A security guard with red blotches on his face shrugged off a question about whether he was pleased there was now a museum dedicated to people like himself. "I don't know, but the smell is already giving me rashes. I'm allergic to formaldehyde," he said.
The museum presents only a fragment of the lives of migrant workers and conveniently avoids mentioning some remarkable recent history. Despite promises in media reports before it opened, there is no mention of the infamous spate of suicides at Foxconn factories, the months of strikes that hit Japanese carmaker Honda, or the death of Sun Zhigang in 2003. Sun was a 27-year-old from Hubei who was detained for "illegally living and working" in Guangzhou because he did not have a temporary living permit. He was beaten to death in custody, triggering a massive public outcry that led to the end of the custody and repatriation policy that targeted the mobile workforce.

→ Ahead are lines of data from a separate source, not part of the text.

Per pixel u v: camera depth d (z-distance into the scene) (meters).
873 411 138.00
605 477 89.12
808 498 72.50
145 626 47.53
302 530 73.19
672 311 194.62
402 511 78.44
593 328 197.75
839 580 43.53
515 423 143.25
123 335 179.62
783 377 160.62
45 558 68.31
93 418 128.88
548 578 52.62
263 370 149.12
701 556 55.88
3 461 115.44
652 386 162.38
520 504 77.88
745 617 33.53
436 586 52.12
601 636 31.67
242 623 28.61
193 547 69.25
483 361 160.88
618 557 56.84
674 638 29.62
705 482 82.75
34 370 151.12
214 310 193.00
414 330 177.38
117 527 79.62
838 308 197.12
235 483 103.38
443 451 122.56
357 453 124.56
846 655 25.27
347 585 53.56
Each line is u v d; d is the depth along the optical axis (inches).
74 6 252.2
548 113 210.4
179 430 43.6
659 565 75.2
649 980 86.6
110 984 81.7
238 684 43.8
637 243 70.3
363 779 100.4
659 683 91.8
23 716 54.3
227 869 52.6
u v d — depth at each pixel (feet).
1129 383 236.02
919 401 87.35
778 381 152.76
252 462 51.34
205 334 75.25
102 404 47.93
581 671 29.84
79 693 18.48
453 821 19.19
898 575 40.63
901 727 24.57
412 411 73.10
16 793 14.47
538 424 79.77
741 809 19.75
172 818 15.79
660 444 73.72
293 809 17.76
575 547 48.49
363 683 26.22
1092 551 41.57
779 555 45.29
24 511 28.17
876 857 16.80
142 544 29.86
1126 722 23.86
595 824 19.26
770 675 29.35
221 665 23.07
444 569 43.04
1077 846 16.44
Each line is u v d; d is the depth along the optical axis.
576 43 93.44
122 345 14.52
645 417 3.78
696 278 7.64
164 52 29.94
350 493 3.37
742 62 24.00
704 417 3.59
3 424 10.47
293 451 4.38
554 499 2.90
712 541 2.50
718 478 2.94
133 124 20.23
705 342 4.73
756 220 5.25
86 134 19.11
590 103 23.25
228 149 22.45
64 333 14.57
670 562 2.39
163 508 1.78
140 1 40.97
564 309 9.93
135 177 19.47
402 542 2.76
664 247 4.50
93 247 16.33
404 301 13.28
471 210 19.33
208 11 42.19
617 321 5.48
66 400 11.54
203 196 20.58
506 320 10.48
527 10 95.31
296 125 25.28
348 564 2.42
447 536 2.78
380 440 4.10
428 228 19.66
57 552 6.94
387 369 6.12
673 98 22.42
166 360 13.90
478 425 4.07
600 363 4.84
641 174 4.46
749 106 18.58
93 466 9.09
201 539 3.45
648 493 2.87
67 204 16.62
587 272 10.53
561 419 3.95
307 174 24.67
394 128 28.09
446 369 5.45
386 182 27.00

Instead, a significant portion of the museum's displays explain government policies and praise the authorities for securing migrant workers' livelihoods by enforcing minimum wages and offering retraining schemes. To be fair, there are a few impressive paintings and sculptures on the ground floor, with real-life production lines next to the sculptures and background footage showing workers sewing garments and making shoes.
While many portray Wang as a liberal reformist, the museum reminds us once again that, first and foremost, he is just another party loyalist.